Furber won't come close to copying every property of real neurons,

says Henry Markram, head of Blue Brain. This is IBM's attempt

to simulate a brain with unsurpassed accuracy on a Blue Gene

supercomputer at the Swiss Institute for Technology, Lausanne. "It's a

worthy aim, but brain-inspired chips can only produce brain-like

functions," he says.

That's good enough for Furber, who wants to start teaching his

brain-like computer about the world as soon as possible. His first

goal is to teach it how to control a robotic arm, before working

towards a design to control a humanoid. A robot controller with even a

dash of brain-like properties should be much better at tasks like

image recognition, navigation and decision-making, says Furber.

"Robots offer a natural, sensory environment for testing brain-like

computers," says Furber. "You can instantly tell if it is being

useful."

Called Spinnaker - for Spiking Neural Network Architecture - the

brain is based on a processor created in 1987 by Furber and colleagues

at Acorn Computers in Cambridge, UK, makers of the seminal BBC

Microcomputer.

Although the chip was made for a follow-up computer that flopped, the

ARM design at its heart lived on, becoming the most common "embedded"

processor in devices like e-book readers and smartphones.

But coaxing any computer into behaving like a brain is tough. Both

real neurons and computer circuits communicate using electrical

signals, but in biology the "wires" carrying them do not have fixed

roles as in electronics. The importance of a particular neural

connection, or synapse, varies as the network learns by balancing the

influence of the different signals being received. This synaptic

"weighting" must be dynamic in a silicon brain, too.

To coordinate its 'neurons' the chip mimics the way real neurons

communicate using 'spikes' in voltage

The chips under construction in Taiwan contain 20 ARM processor cores,

each modelling 1000 neurons. With 20,000 neurons per chip, 50,000

chips will be needed to reach the target of 1 billion neurons.

A memory chip next to each processor stores the changing synaptic

weights as simple numbers that represent the importance of a given

connection at any moment. Initially, those will be loaded from a PC,

but as the system gets bigger and smarter, says Furber, "the only

computer able to compute them will be the machine itself".

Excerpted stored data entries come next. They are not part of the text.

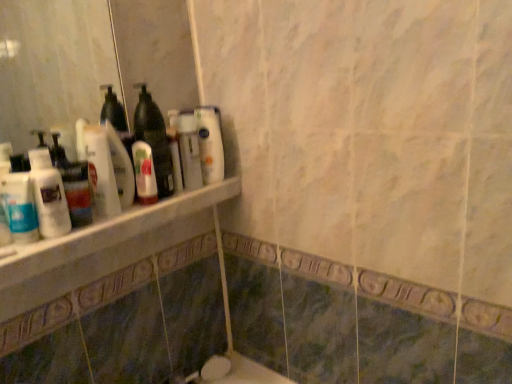
Question: Considering the positions of point (3, 39) and point (183, 203), is point (3, 39) closer or farther from the camera than point (183, 203)?

Choices:
 (A) closer
 (B) farther

Answer: (B)

Question: From the image's perspective, is white glossy bottles at upper left positioned above or below white marble ledge at upper left?

Choices:
 (A) below
 (B) above

Answer: (B)

Question: Which is nearer to the white marble ledge at upper left?

Choices:
 (A) white glossy mouthwash at left, positioned as the 2th mouthwash in right-to-left order
 (B) translucent plastic mouthwash at shelf center, which appears as the second mouthwash when viewed from the left
 (C) white glossy bottle at upper center, which is counted as the 1th cleaning product, starting from the right
 (D) translucent plastic bottle at center
 (E) white glossy bottles at upper left

Answer: (B)

Question: Which of these objects is positioned farthest from the white glossy bottle at upper center, which is counted as the 1th cleaning product, starting from the right?

Choices:
 (A) translucent plastic bottle at upper left, the second cleaning product in the back-to-front sequence
 (B) white glossy mouthwash at left, which is the second mouthwash in back-to-front order
 (C) white glossy bottles at upper left
 (D) white marble ledge at upper left
 (E) translucent plastic bottle at center

Answer: (C)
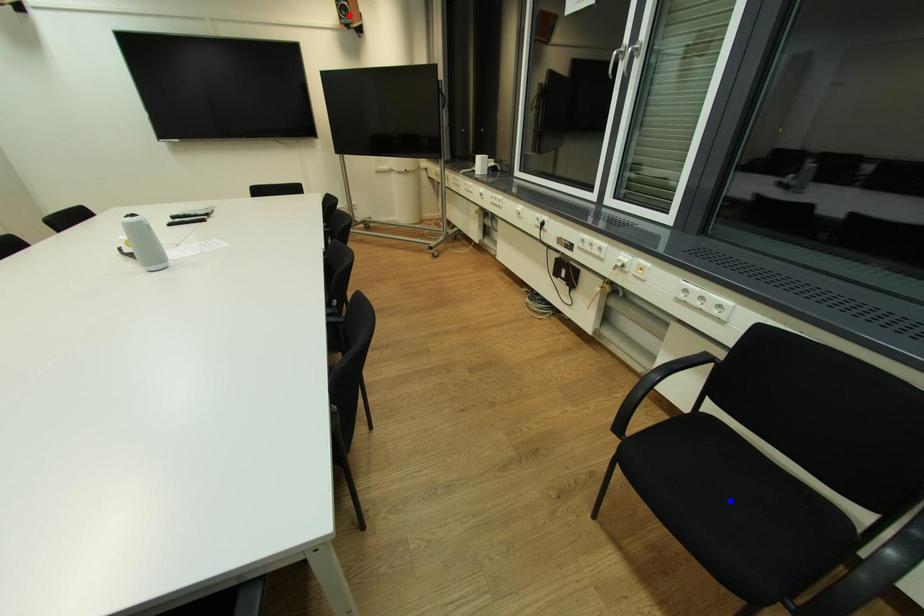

Another brain-like behaviour his chips need to master is to

communicate coordinated "spikes" of voltage. A computer has no trouble

matching the speed at which individual neurons spike - about 10 times

per second - but neurons work in very much larger, parallel groups

than silicon logic gates.

In a brain there is no top-down control to coordinate their actions

because the basic nature of individual neurons means that they work

together in an emergent, bottom-up way.

Spinnaker cannot mimic that property, so it relies on a miniature

controller to direct spike traffic, similar to one of the routers in

the internet's backbone. "We can route to more than 4 billion

neurons," says Furber, "many more than we need."

While the Manchester team await the arrival of their chips, they have

built a cut-down version with just 50 neurons and have put the

prototype through its paces in the lab. They have created a virtual

environment in which the silicon brain controls a Pac-Man-like program

that learns to hunt for a virtual doughnut.

"It shows that our four years designing the system haven't been

wasted," says Furber. He hopes to have a 10,000-processor version

working later this year.

As they attempt to coax brain-like behaviour from phone chips, others

are working with hardware which may have greater potential.

The Defense Advanced Research Projects Agency, the Pentagon's

research arm, is funding a project called Synapse. Wei Lu of the

University of Michigan at Ann Arbor, is working on a way of providing

synaptic weights with memristors, first made in 2008 (New

Scientist, 3 May 2008, p 26).

Handily, their most basic nature is brain-like: at any one moment a

memristor's resistance depends on the last voltage placed across it.

This rudimentary "memory" means that simple networks of memristors

form weighted connections like those of neurons. This memory remains

without drawing power, unlike the memory chips needed in Spinnaker.

"Memristors are pretty neat," says Lu.

Their downside is that they are untested, though. "Synapse is an

extremely ambitious project," says Furber. "But ambition is what

drives this field. No one knows the right way to go."